Certainly.
In terms of the Pangnirtung approach, I agree; that's probably our most challenging approach. I've spent many years personally involved in that. The company invested several hundreds of thousands of dollars in testing and certification, requiring three separate operational approvals beyond the standard just to make operations off a 2,900-foot gravel runway viable with our aircraft, which we can't keep doing with our new aircraft.
In terms of the unintended consequences, I look at many regulations. I'll use the approach ban as a good example. It's predicated almost with a concept that everyone understands the realities of Ottawa, Montreal, and Toronto with long runways and excellent approaches, ILS approaches everywhere.

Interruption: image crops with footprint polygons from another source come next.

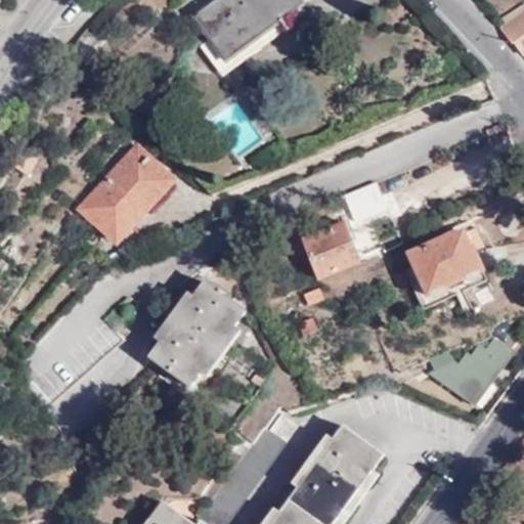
[(304,3),(301,0),(212,0),(194,13),(225,57),(304,3)]
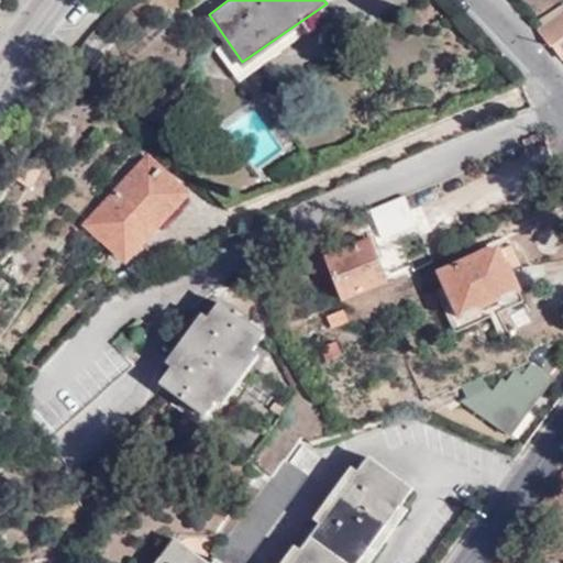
[(562,20),(543,35),(551,46),(554,44),(562,57),(562,20)]
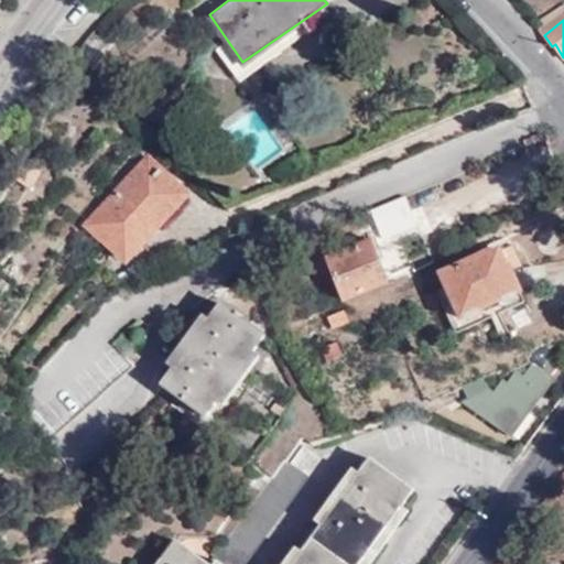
[(116,44),(98,29),(91,35),(74,61),(90,73),(116,44)]
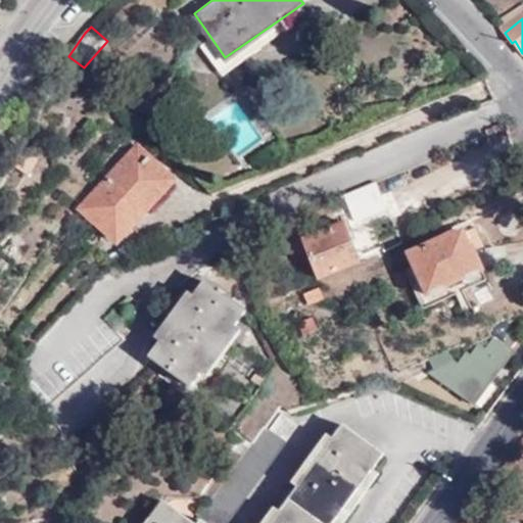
[(18,152),(11,163),(24,171),(35,151),(22,144),(18,152)]
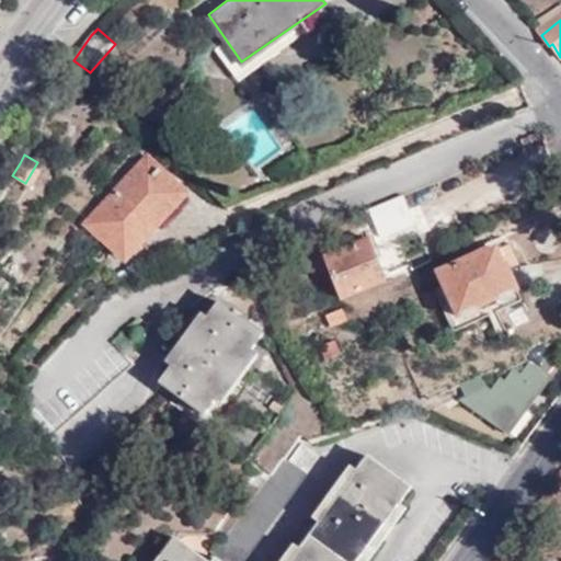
[(146,160),(88,224),(124,256),(183,192),(146,160)]
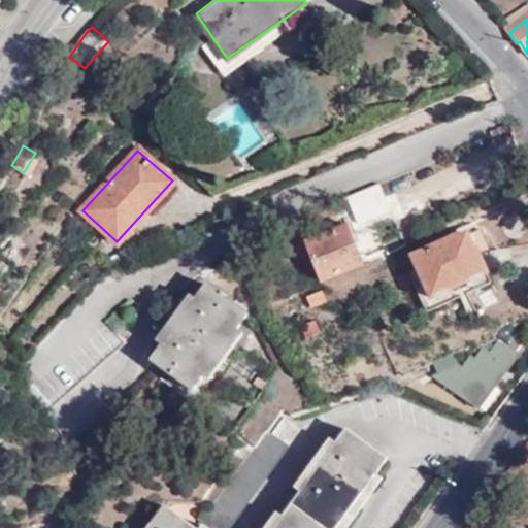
[(389,211),(378,185),(348,198),(359,224),(389,211)]
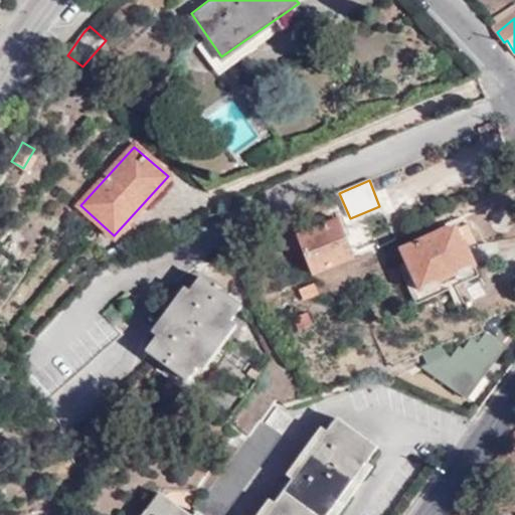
[(334,220),(293,237),(309,275),(349,260),(334,220)]
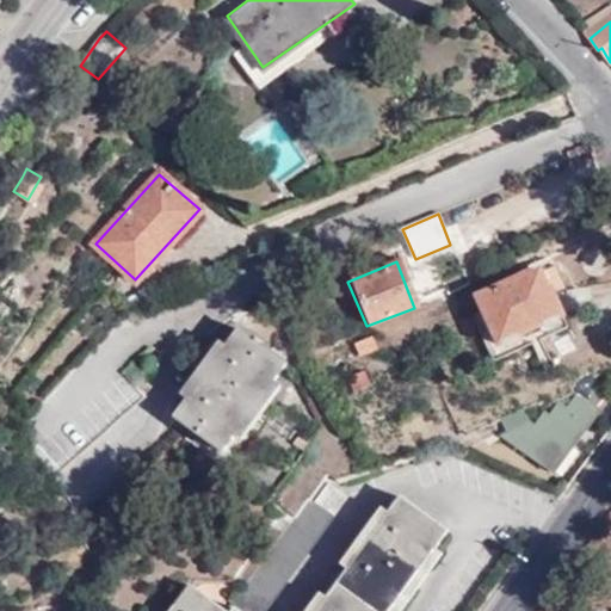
[(538,267),(477,295),(483,308),(471,314),(494,359),(567,325),(562,315),(566,314),(554,287),(549,289),(538,267)]
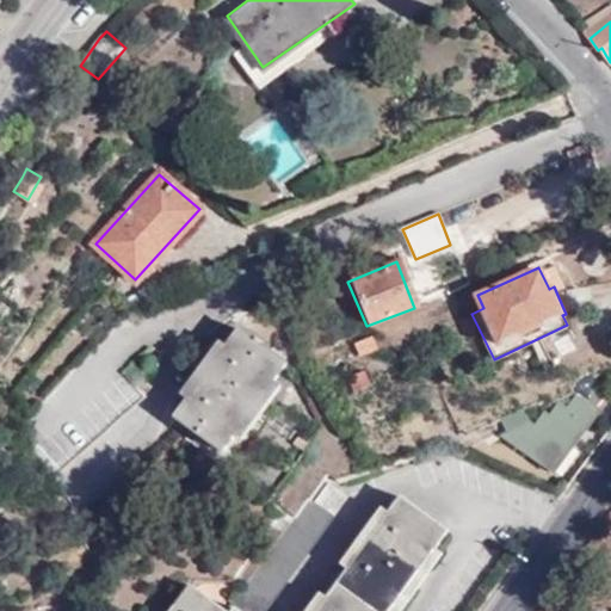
[(180,395),(189,400),(176,418),(223,449),(287,363),(239,328),(228,344),(220,340),(180,395)]
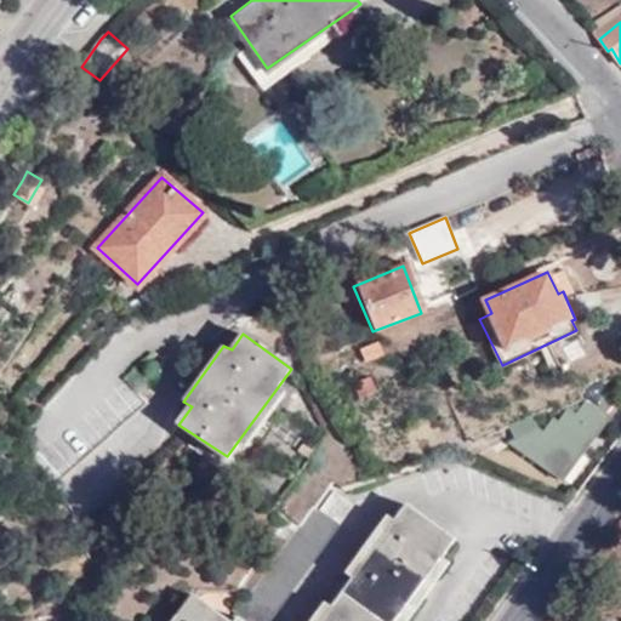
[(620,411),(620,397),(600,382),(590,391),(576,408),(569,402),(559,416),(554,412),(545,427),(537,422),(507,437),(563,477),(613,412),(617,417),(620,411)]
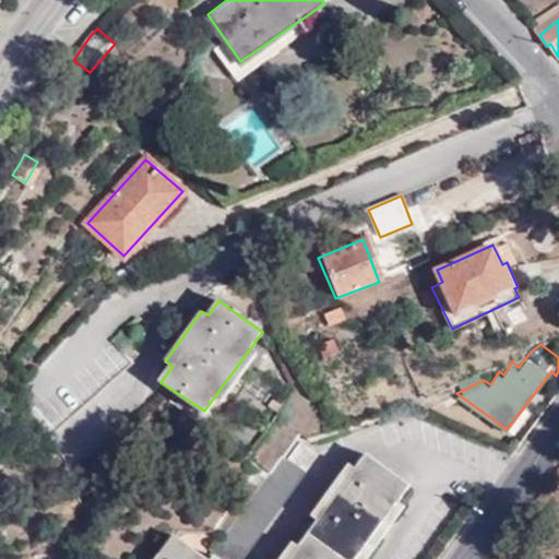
[(102,392),(52,435),(73,460),(161,385),(139,360),(102,392)]
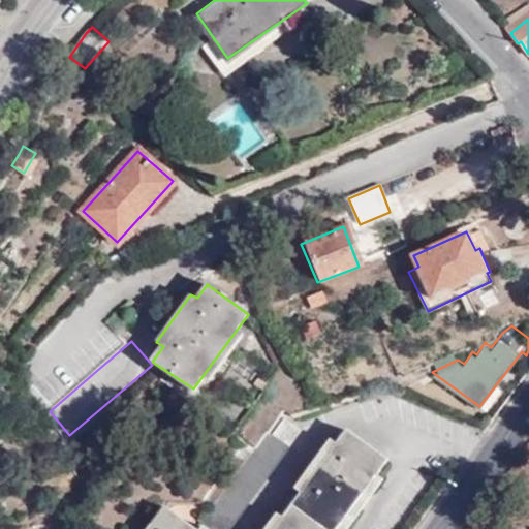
[(336,528),(389,459),(347,428),(337,441),(331,437),(263,528),(226,528),(301,426),(284,414),(273,430),(269,427),(195,526),(163,503),(145,528),(336,528)]
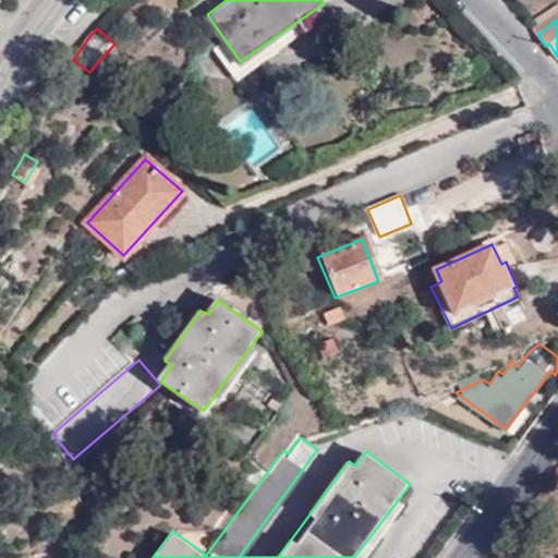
All buildings are outlined.
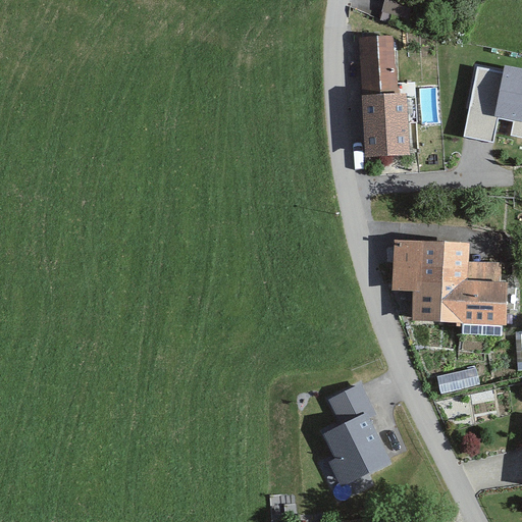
[(394,36),(361,38),(364,90),(397,88),(394,36)]
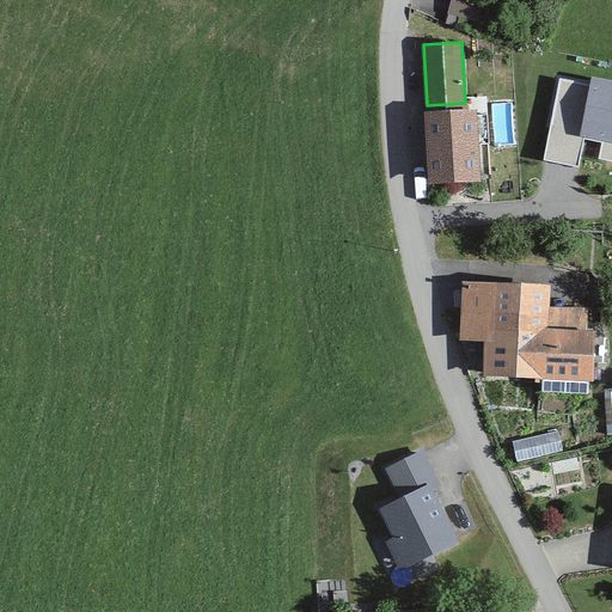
[(558,77),(540,158),(576,165),(583,136),(605,141),(601,155),(611,158),(611,80),(589,75),(588,83),(558,77)]
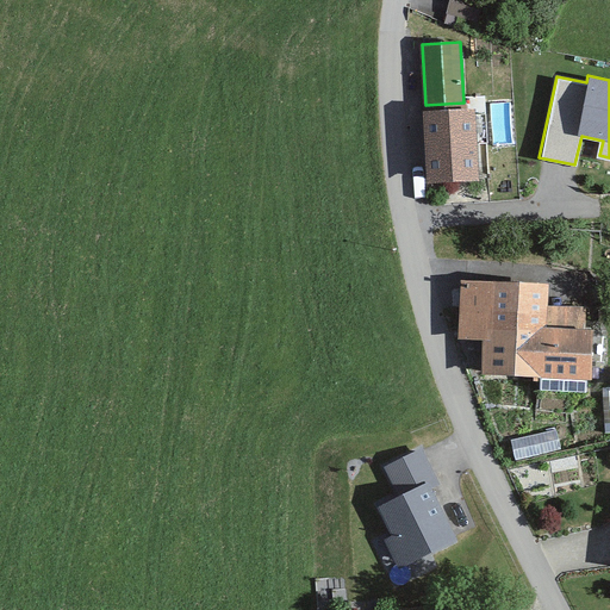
[(477,182),(473,113),(446,114),(417,116),(421,185),(477,182)]
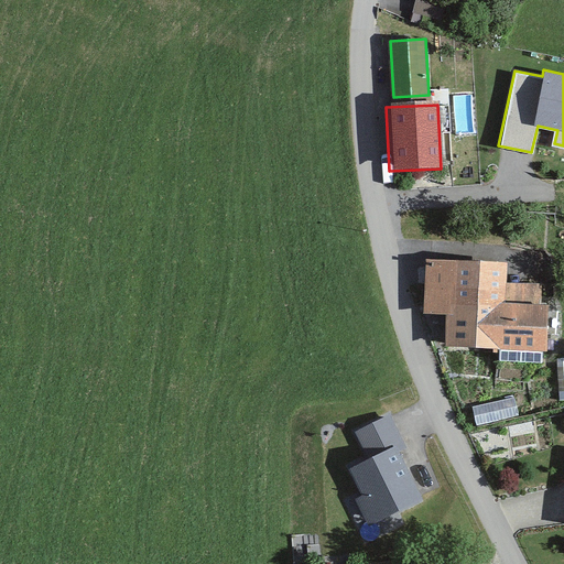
[(505,260),(423,259),(422,307),(442,307),(442,347),(540,348),(540,295),(505,295),(505,260)]
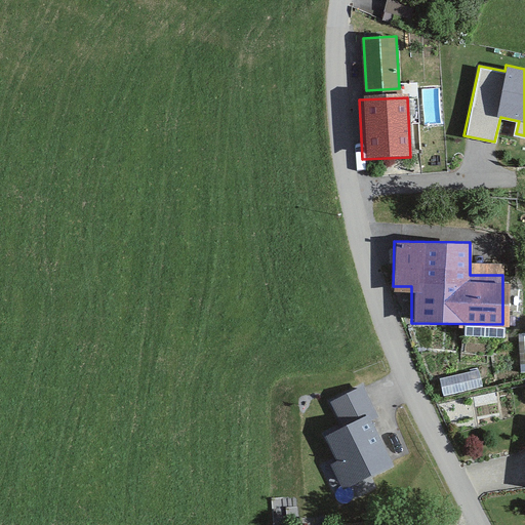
[(441,375),(444,391),(482,385),(480,369),(441,375)]
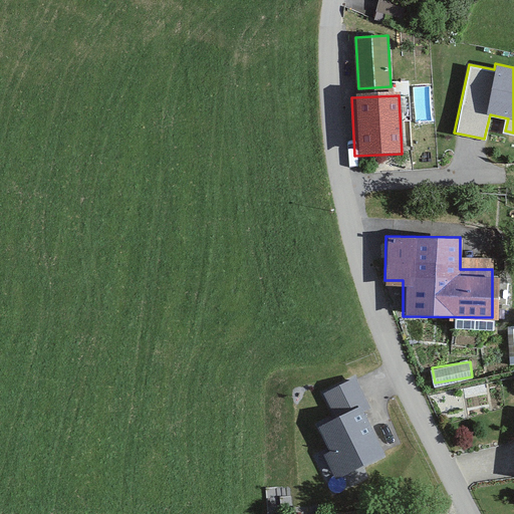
[(359,408),(362,414),(372,410),(358,378),(325,394),(335,419),(359,408)]
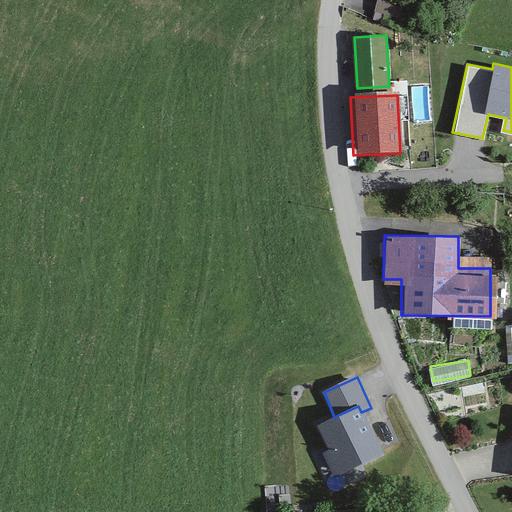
[(361,412),(358,406),(334,417),(317,426),(329,450),(323,453),(335,477),(381,454),(361,412)]
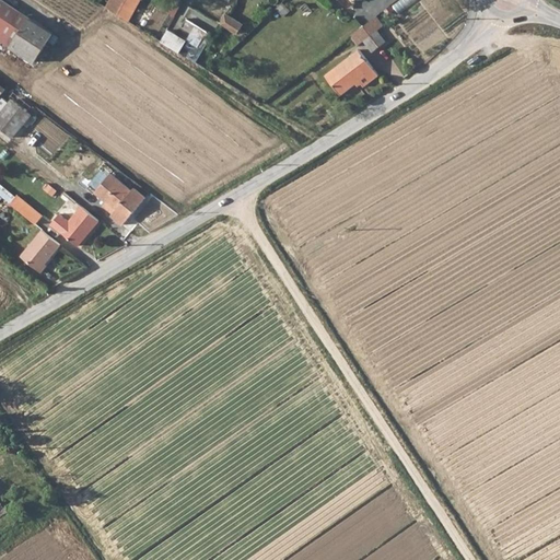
[(0,0),(0,21),(19,35),(30,20),(0,0)]
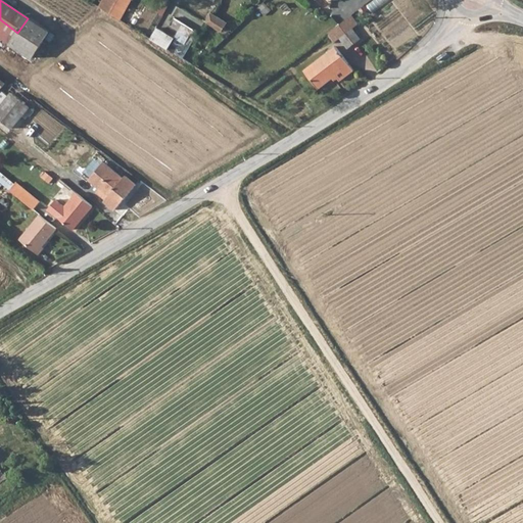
[(105,13),(109,15),(117,0),(103,0),(99,9),(105,13)]
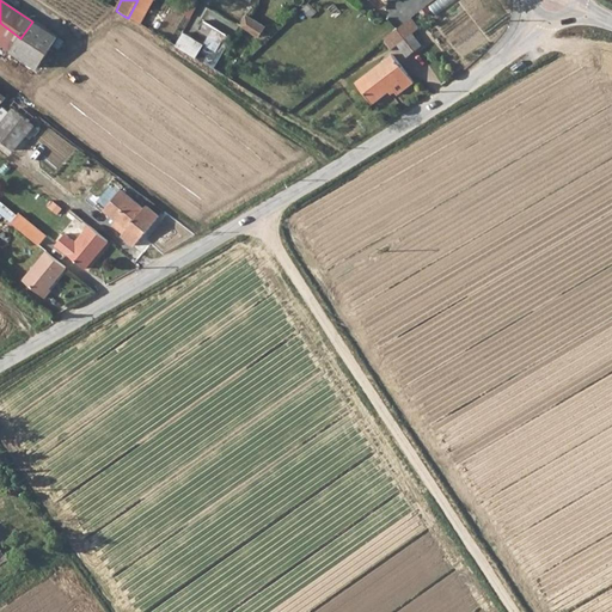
[(138,0),(128,18),(139,25),(153,0),(138,0)]
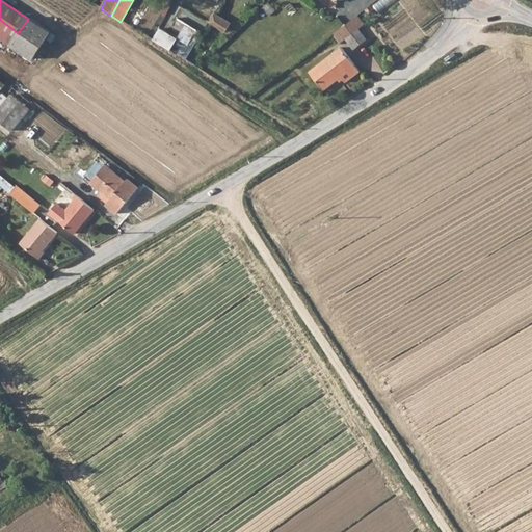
[(230,25),(214,15),(209,24),(224,33),(230,25)]
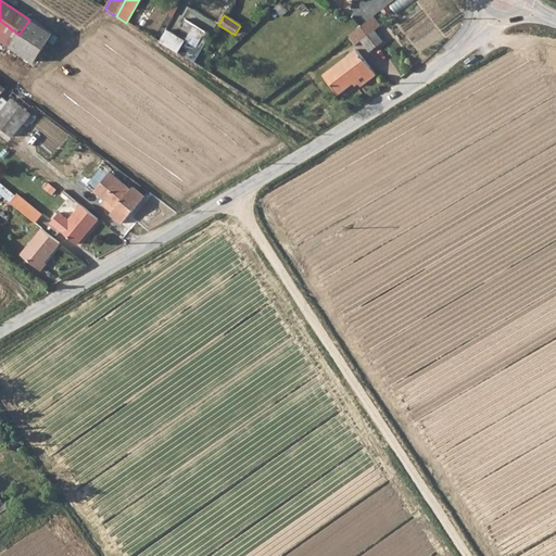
[(19,35),(0,21),(0,32),(14,42),(19,35)]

However, by structuring that, there is some limited infrastructure that makes those rules not fit.
I've personally been in a case in Iqaluit where I've been stuck holding over the airport when I can see the runway, but with blowing snow in the area, I can't land because of the approach ban. I'm forced to divert off to a much shorter runway and fly an NDB approach, circling inside mountainous terrain at night, which is arguably the most difficult and most dangerous approach to flying. Because of the approach ban, I couldn't carry out the ILS approach in Iqaluit, arguably the simplest approach, to a runway that I could actually see. There was no recognition for some of those conditions.
Quite often I get forced. If I can't land at one airport, I then need to fly two to three hours, a long distance, to an airport that's even less equipped for my landing, just by virtue of the inability of those airports to provide the same infrastructure that exists everywhere down south as a norm. Those norms are not the norm across the country.